The Wall Street Journal reported Wednesday that the startup is seeking to raise about $150 million in new investment, although it might raise even more (Bloomberg said the round could be as high as $300 million).
But other valuations of cloud software startups have lost of a lot of their altitude in the last few months, and that could mean privately-backed companies are not as valuable as they were as recently as last fall.
Maybe Slack will be the exception. According to sources, its potentially lofty valuation — amid a shrinking funding environment — is based on revenue that has grown 10 times year over year. Slack has said that its annual run rate — its projected revenue for the next 12 months — is more than $60 million.
That valuation is much higher than the $2.8 billion Slack received when it raised $160 million just 11 months ago. In total, it has raised about $340 million in funding.

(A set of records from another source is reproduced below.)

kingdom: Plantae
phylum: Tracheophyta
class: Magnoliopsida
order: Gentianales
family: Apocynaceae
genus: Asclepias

Things in the cloud space have been rocky since then. Just look at the Bessemer Venture Partners Cloud Index, which tracks the market values of 44 publicly traded cloud software outfits including Salesforce.com, Workday, Box and Marketo, among others. Shares of those companies have only just now started to bounce back, after declining by a combined $66 billion over two months.
That’s why Slack — the darling of the space right now — may have a harder time getting the valuation it could be seeking. “It’s a good business, and they’re doing well, but in this market, they’ll get maybe $4 billion,” said one person familiar with Slack’s process.
That’s still impressive, and it could be much worse. After all, last year’s unicorn is this year’s down-round candidate. In the last three months of 2015, more than a quarter of the companies raising a Series E round or later closed at a lower valuation than their prior rounds, according to a report from Fenwick and West, the Silicon Valley law firm.
Still, there’s no question Slack is on a roll. As of December, it disclosed it had more than two million daily users, four times more than a year ago, and more than 570,000 of those were at organizations paying for their subscriptions. It’s taking over office communications at small- and mid-sized companies, but it still needs to break into bigger companies.
Slack set up an $80 million investment fund to boost startups building Slack enhancements, and just today it surprised everyone by rolling out a beta test of voice and video calling matching features that Cisco Systems added to its Spark product in December.
One other factor that might make Slack a good bet for investors is continued interest by bigger players in the fast-growing company for a possible acquisition. Slack management has ignored overtures — including from Microsoft — but this certainly makes it more enticing.
A Slack spokesperson declined to comment on any funding.